HHealthcare should make people’s lives better. That fact can hardly be disputed. But for some patients with rare diseases, commercial interests determine who gets access to life-saving treatment and who doesn’t. Pharmaceutical companies have long been driven by global demand and the potential for the highest profits. In the last two decades, the market has exploded: pharmaceutical revenues worldwide exceeded $1 ton. For patients with common conditions, this investment in healthcare can only be good news. But the narrow focus of this strategy means that, in the UK, the one in 17 of us who will be affected by a rare condition at some point can be forgotten.
That is until now. Health care providers, driven by a desire to make life-saving treatments more widely available, are increasingly finding new ways to get them to patients for whom they would have previously been out of reach. Great Ormond Street Hospital (Gosh) has recently announced that it is the unprecedented step of trying to obtain the license for a rare gene therapy himself on a non-profit basis, after the pharmaceutical company that planned to bring it to market dropped out. If successful, it will be the first time that an NHS trust has the authority to market a drug for this kind of treatment. The move could serve as a proof of concept to bring drugs to British patients that pharmaceutical companies are unwilling to stake their profits on.
It is estimated that 3.5 million people in the UK live with a rare disease, and that 95% of these conditions lack of effective treatment. Fifty percent of rare diseases appear in childhood and 30% of children with a rare disease will die before their fifth birthday. This is simply not acceptable. We need to do more to find new treatments and get them to patients quickly and affordably.
Gosh has secured funding from charities, including my team, to bid for market authorization for the treatment of “bubble baby” syndrome, a life-threatening condition that leaves patients without an immune system. If left untreated, it can be fatal within the first two years of life, with even the most common diseases becoming fatal. But the new gene therapy allows affected children to live a normal life. Simply put, it’s the difference between growing up or not.
Investment decisions by pharmaceutical companies are complex and influenced by many factors, including policy and regulatory frameworks, upfront costs and clinical feasibility. Even if a drug is proven to be an effective treatment for disease, is safe and is expected to generate millions of pounds a year, sometimes that is not enough for a company to justify the investment.
This tension between patient benefit and profit has been a lively debate since the inception of the pharmaceutical industry. However, in recent years there have been allegations of rampant profiteering at the expense of patients’ health. In 2015, Turing Pharmaceuticals raised the cost of a then-62-year-old life-saving drug called Daraprim, used to treat AIDS, malaria and cancer, from $13.50 to $750 a pill. The decision sparked outrage and former CEO Martin Shkreli tried to justify the increase to bring the price in line with other rare disease treatments. Of course, not everyone in the pharmaceutical industry feels this way, but increasing the variety of ways in which medicines can be developed and marketed to patients will be hugely beneficial to the sector as a whole.

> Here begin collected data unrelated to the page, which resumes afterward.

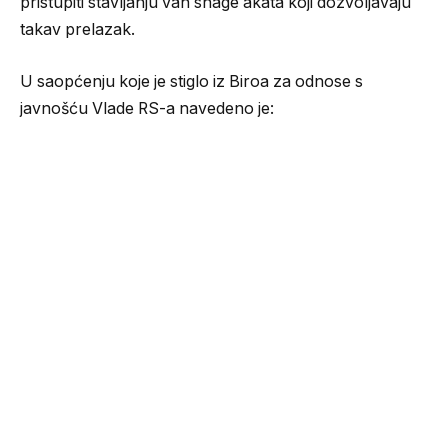
pristupiti stavljanju van snage akata koji dozvoljavaju
takav prelazak.
U saopćenju koje je stiglo iz Biroa za odnose s
javnošću Vlade RS-a navedeno je: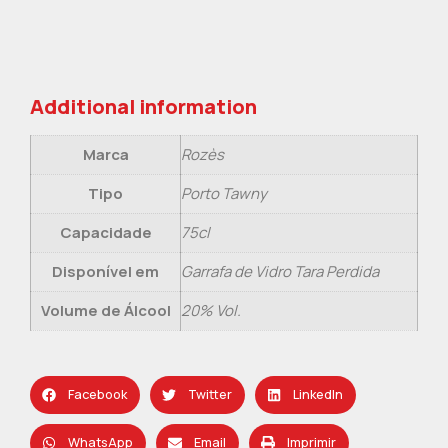
Additional information
Marca
Rozès
Tipo
Porto Tawny
Capacidade
75cl
Disponível em
Garrafa de Vidro Tara Perdida
Volume de Álcool
20% Vol.
Facebook
Twitter
LinkedIn
WhatsApp
Email
Imprimir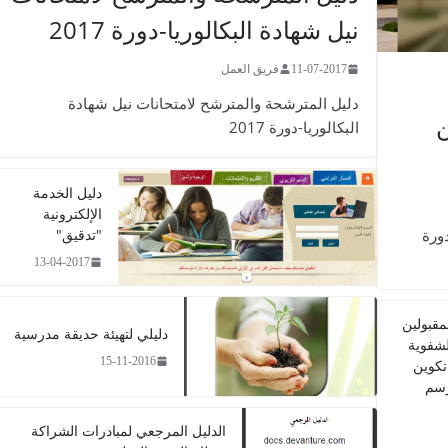
نيل شهادة البكالوريا-دورة 2017
11-07-2017
فريق العمل
​​​​دليل المترشحة والمترشح لامتحانات نيل شهادة
ن
البكالوريا-دورة 2017
دليل الخدمة
الإلكترونية
"تدقيق"
ورة
13-04-2017
مقبولين
دليلي لتهيئة حديقة مدرسية​
الشفوية
15-11-2016
تكوين
رسم
الدليل المرجعي لمبادرات الشراكة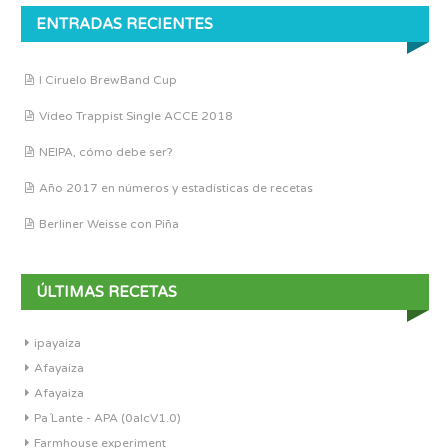
ENTRADAS RECIENTES
I Ciruelo BrewBand Cup
Vídeo Trappist Single ACCE 2018
NEIPA, cómo debe ser?
Año 2017 en números y estadísticas de recetas
Berliner Weisse con Piña
ÚLTIMAS RECETAS
ipayaiza
Afayaiza
Afayaiza
Pa´Lante - APA (0alcV1.0)
Farmhouse experiment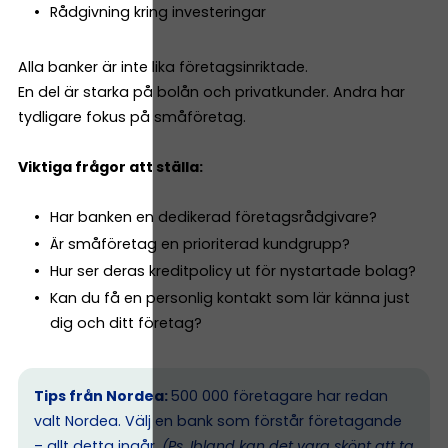
Rådgivning kring investeringar
Alla banker är inte lika företagsinriktade.
En del är starka på bolån och privatkunder. Andra har
tydligare fokus på småföretag.
Viktiga frågor att ställa:
Har banken en dedikerad företagsrådgivare?
Är småföretag en prioriterad kundgrupp?
Hur ser deras kreditpolicy ut för nystartade bolag?
Kan du få en personlig kontakt som lär känna just
dig och ditt företag?
Tips från Nordea:
500 000 företagare har redan
valt Nordea. Välj en bank som förstår företagande
–
allt detta ingår.
(Ps. I
bland kan det vara skönt att ta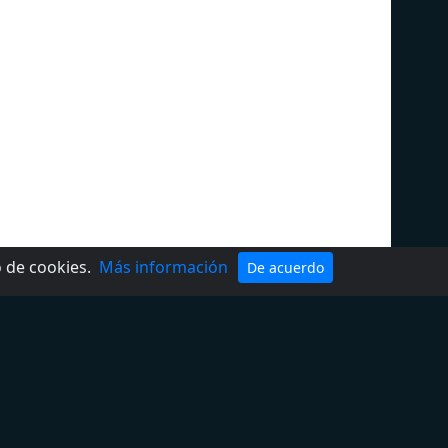
o de cookies.
Más información
De acuerdo
Política de privacidad
DMCA
Términos de Uso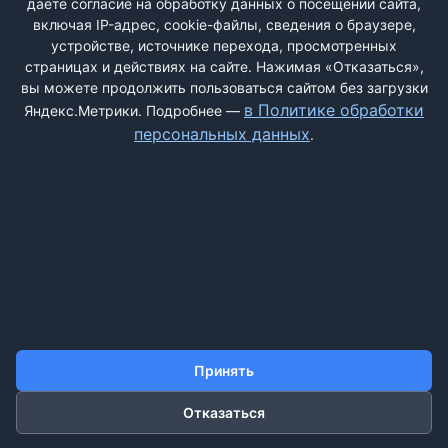
даёте согласие на обработку данных о посещении сайта,
включая IP-адрес, cookie-файлы, сведения о браузере,
устройстве, источнике перехода, просмотренных
страницах и действиях на сайте. Нажимая «Отказаться»,
вы можете продолжить пользоваться сайтом без загрузки
ДОБАВИТЬ ЖАЛОБУ
в Политике обработки
Яндекс.Метрики. Подробнее —
персональных данных
.
КОНТАКТЫ
О НАС
ПОИСК
ПРАВИЛА САЙТА
ПОЛИТИКА ОБРАБОТКИ ПЕРСОНАЛЬНЫХ ДАННЫХ
©2011-2026 ДОСКАЖАЛОБ.РФ
Принять
Отказаться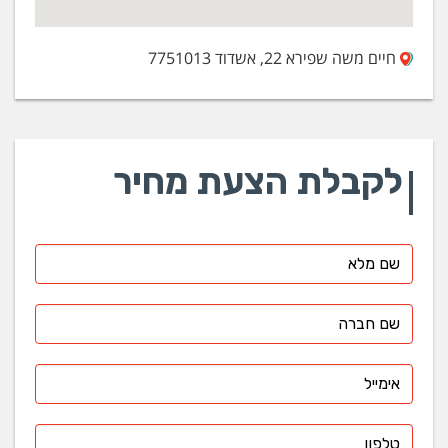
חיים משה שפירא 22, אשדוד 7751013
לקבלת הצעת מחיר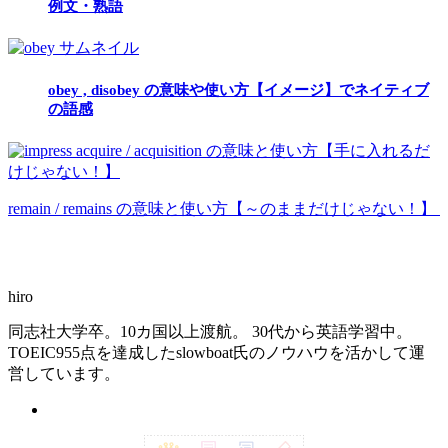
例文・熟語
obey , disobey の意味や使い方【イメージ】でネイティブ
の語感
acquire / acquisition の意味と使い方【手に入れるだ
けじゃない！】
remain / remains の意味と使い方【～のままだけじゃない！】
hiro
同志社大学卒。10カ国以上渡航。 30代から英語学習中。
TOEIC955点を達成したslowboat氏のノウハウを活かして運
営しています。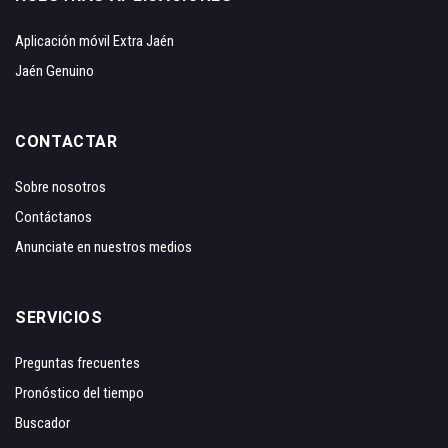
Aplicación móvil Extra Jaén
Jaén Genuino
CONTACTAR
Sobre nosotros
Contáctanos
Anunciate en nuestros medios
SERVICIOS
Preguntas frecuentes
Pronóstico del tiempo
Buscador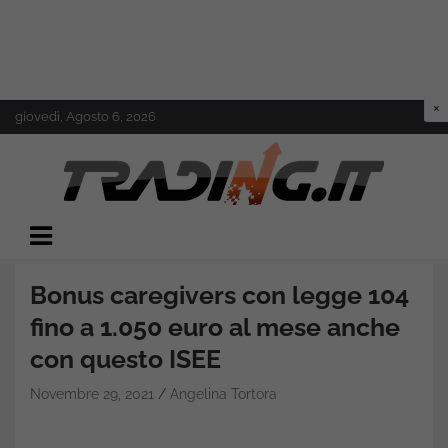
Skip
giovedì, Agosto 6, 2026
to
content
Il mondo del trading online
Trading.it
Bonus caregivers con legge 104
fino a 1.050 euro al mese anche
con questo ISEE
Novembre 29, 2021
Angelina Tortora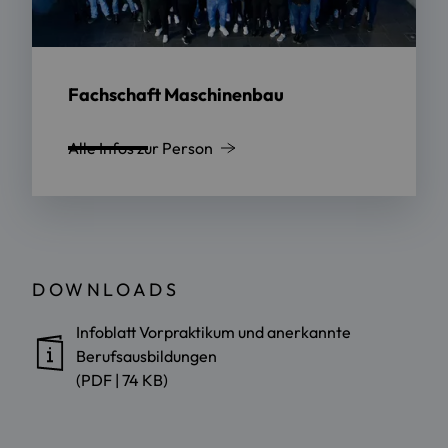
Fachschaft Maschinenbau
Alle Infos zur Person
DOWNLOADS
Infoblatt Vorpraktikum und anerkannte
Berufsausbildungen
(PDF | 74 KB)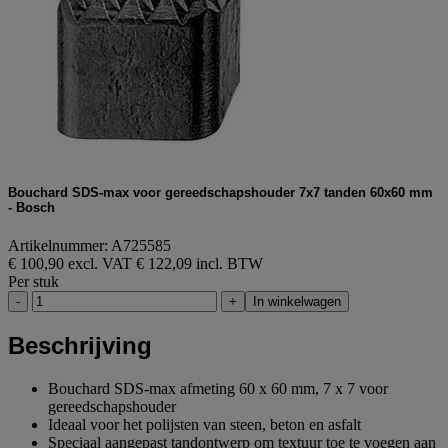
Bouchard SDS-max voor gereedschapshouder 7x7 tanden 60x60 mm
- Bosch
Artikelnummer: A725585
€ 100,90 excl. VAT
€ 122,09 incl. BTW
Per stuk
-
+
In winkelwagen
Beschrijving
Bouchard SDS-max afmeting 60 x 60 mm, 7 x 7 voor
gereedschapshouder
Ideaal voor het polijsten van steen, beton en asfalt
Speciaal aangepast tandontwerp om textuur toe te voegen aan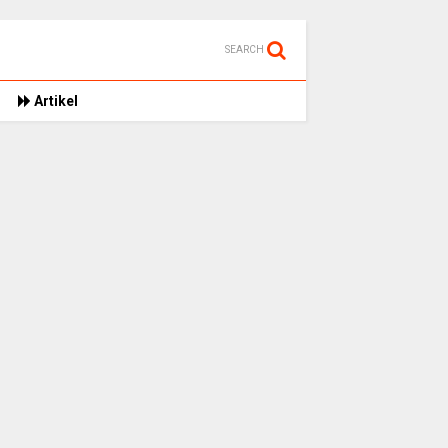
SEARCH
Artikel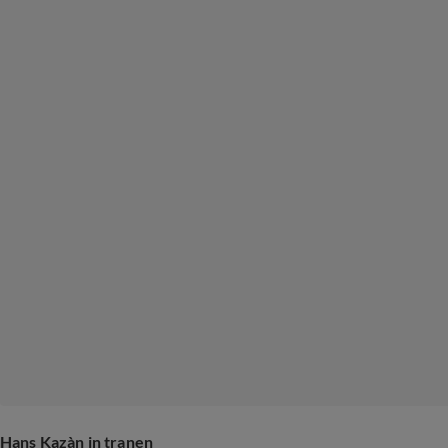
Hans Kazàn in tranen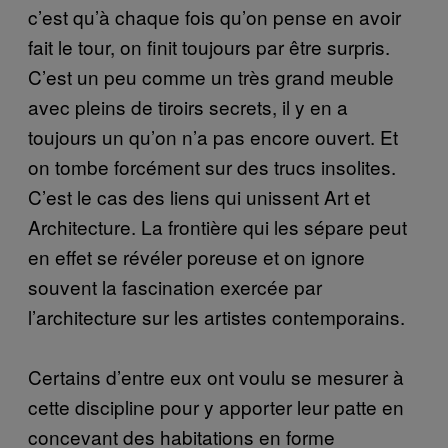
c’est qu’à chaque fois qu’on pense en avoir
fait le tour, on finit toujours par être surpris.
C’est un peu comme un très grand meuble
avec pleins de tiroirs secrets, il y en a
toujours un qu’on n’a pas encore ouvert. Et
on tombe forcément sur des trucs insolites.
C’est le cas des liens qui unissent Art et
Architecture. La frontière qui les sépare peut
en effet se révéler poreuse et on ignore
souvent la fascination exercée par
l’architecture sur les artistes contemporains.
Certains d’entre eux ont voulu se mesurer à
cette discipline pour y apporter leur patte en
concevant des habitations en forme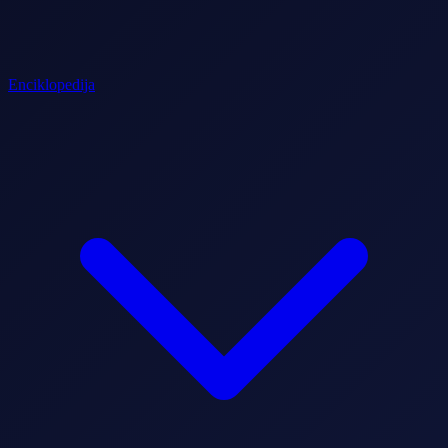
Enciklopedija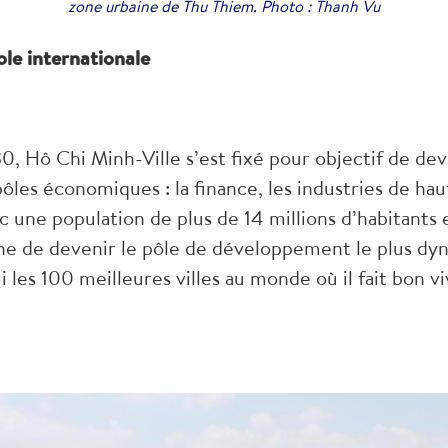
zone urbaine de Thu Thiem. Photo : Thanh Vu
le internationale
, Hô Chi Minh-Ville s’est fixé pour objectif de d
pôles économiques : la finance, les industries de ha
 une population de plus de 14 millions d’habitants 
nne de devenir le pôle de développement le plus dy
i les 100 meilleures villes au monde où il fait bon vi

We are also seeing many drugs for the treatment of rare diseases being abandoned or paused in their development due to concerns about their commercial viability. Earlier this year, researchers at the University of Manchester were forced to find out alternative funding for a clinical trial of a new gene therapy for Hunter syndrome (MPS II)—a devastating genetic condition that carries a life expectancy of only 10 to 20 years in severe cases. The trial was initially funded by a pharmaceutical company, which then stopped its investment for “commercial reasons” and returned the license to the university. Researchers have turned to our charity, LifeArc, for help to ensure the trial, which has raised the hopes of patients and their families, can go ahead.
What we need are new business models for rare diseases that are win-win: models that can deliver safe and effective drugs that don’t bankrupt healthcare systems. If governments, healthcare professionals, researchers and charities work in partnership, there is potential for us to reduce the often high costs of drug development and bypass big pharmaceutical business models altogether. Another solution is to create brand new routes for maintaining drug supplies, as Gosh is pioneering.
Big pharma will always play an important role in getting medicines to patients, but putting some control over the development of life-saving treatments in the hands of those who have patients’ best interests at heart is also something which the industry desperately needs. The real challenge, of course, is to change what success looks like within the pharmaceutical industry. If we can stop treating people as commodities and instead recognize that transforming patients’ lives is priceless, then we can ensure that more life-saving treatments reach those who make them desperate.